O átrio esquerdo é também uma câmara contrátil que se esvazia ativamente imediatamente antes do inicio da sístole do VE15. Em vários estudos, foi observado que a hipertensão está associada com o aumento da contratilidade atrial, compensando a diminuição do enchimento inicial do VE em pacientes com complacência ventricular esquerda reduzida29. O aumento da contratilidade atrial tem sido atribuído à lei de Frank-Starling, na qual a dimensão atrial aumentada leva ao alongamento atrial, resultando em aumento da força atrial. Em nosso estudo, consistente como que foi observado em estudos anteriores, observamos que a função contrátil do AE estava aumentada no grupo hipertenso sem FAP quando comparado à população de normotensos. Com o aumento da câmara do átrio esquerdo, a função contrátil começa a se deteriorar e o miocárdio disfuncional forma a base para o distúrbio de condução elétrica, que compreende a sequência de contração no átrio esquerdo, resultando em uma redução do esvaziamento ativo do AE. Barbier e cols.27investigaram as funções do AE e observaram que o encurtamento fracional do AE estava reduzido em pacientes hipertensos com FAP quando comparado com pacientes hipertensos sem FAP. Henein e cols.30 estudaram as funções do átrio esquerdo em indivíduos normotensos e pacientes hipertensos com e sem FAP. As funções do AE foram determinadas por ecocardiografia com strain e pela técnica de rastreamento de pontos (speckle tracking) e a função contrátil do AE estava diminuída nos pacientes com FAP em comparação com os pacientes hipertensos sem FAP. Em nosso estudo, a função da bomba propulsora atrial esquerda estava diminuída em pacientes hipertensos com FAP comparados com os hipertensos sem FAP. Essa disfunção contrátil acontece provavelmente devido a alterações degenerativas crônicas do miocárdio do AE e deve estar relacionada com o processo chamado de remodelação atrial esquerda. Isso também foi demonstrado em nosso estudo pela velocidade A' significativamente mais baixa no grupo de hipertensos com FAP comparado com o grupo hipertenso sem FAP. Recentemente, no estudo de Yoon e cols.16, a função de bomba do AE foi avaliada em pacientes com FAP e a disfunção contrátil do AE foi determinada através da velocidade A'. Eles relataram que a função contrátil prejudicada está associada com a FAP e que a velocidade A' pode prever os ataques da FAP.

Nesse estudo eles também observaram que, além da pressão sanguínea elevada, a duração do período de hipertensão é o ponto crucial e o fator precipitante subjacente para a FAP. O grupo de hipertensos com FAP apresentava hipertensão em longo prazo quando comparado com o grupo de hipertensos sem a arritmia.
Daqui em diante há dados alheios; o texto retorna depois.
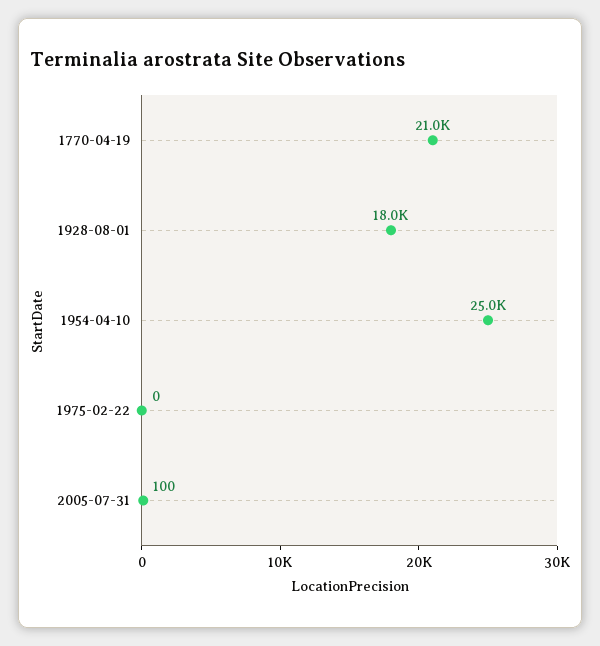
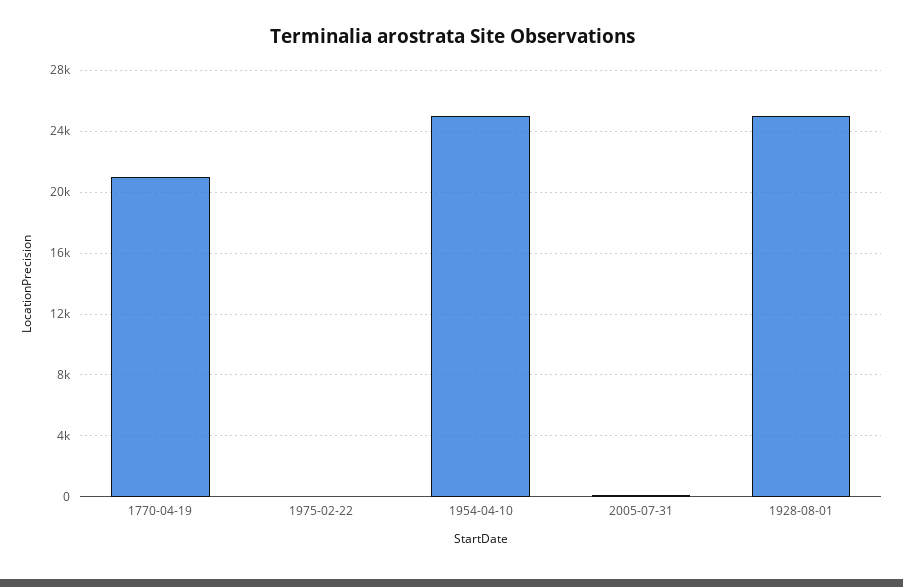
  {
    "1770-04-19": 21000,
-   "1928-08-01": 18000,
+   "1928-08-01": 25000,
    "1954-04-10": 25000,
    "1975-02-22": 0,
    "2005-07-31": 100
  }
Os efeitos cumulativos de longo prazo da pressão arterial elevada devem explicar as diferenças de volumes do AE, massa do VE e razão de disfunção diastólica entre os grupos de hipertensos com e sem FAP.

A ocorrência de FA em pacientes hipertensos pode estar associada com a diminuição da contratilidade atrial. Esse mecanismo deve ser tal que, pacientes cujo miocárdio atrial é mais predisposto ao aumento da carga e estresse da parede, desenvolvem disfunção do miocárdio atrial, gerando disfunção contrátil e um meio para a degeneração da condução elétrica dentro do átrio.

Limitações

É difícil distinguir se a função diminuída da bomba atrial era causada por remodelamento do AE ou a um processo de recuperação após a conversão espontânea da FA. Esse fato não diz respeito ao diagnóstico de FAP, mas pode afetar os valores para a detecção da FAP. Além disso, fornecer um intervalo de tempo preciso entre o ataque da FAP e o exame corrente foi difícil porque a FAP é uma doença elusiva, e geralmente os episódios de FAP são assintomáticos.

Conclusão

A FA é uma doença importante para a saúde pública. Nesse estudo verificou-se que, em pacientes hipertensos, a FAP está associada com disfunção do átrio esquerdo. Devido ao fato de que a hipertensão é o fator de risco mais comum para essa arritmia nociva, os hipertensos devem ser cuidadosamente monitorizados e adequadamente tratados. A FA está intimamente associada com disfunção do átrio esquerdo. Considerando o fato de que a hipertensão mal tratada pode mais facilmente levar à disfunção atrial esquerda, os pacientes hipertensos devem cuidadosamente tratados e avaliados frequentemente para a detecção da disfunção atrial esquerda.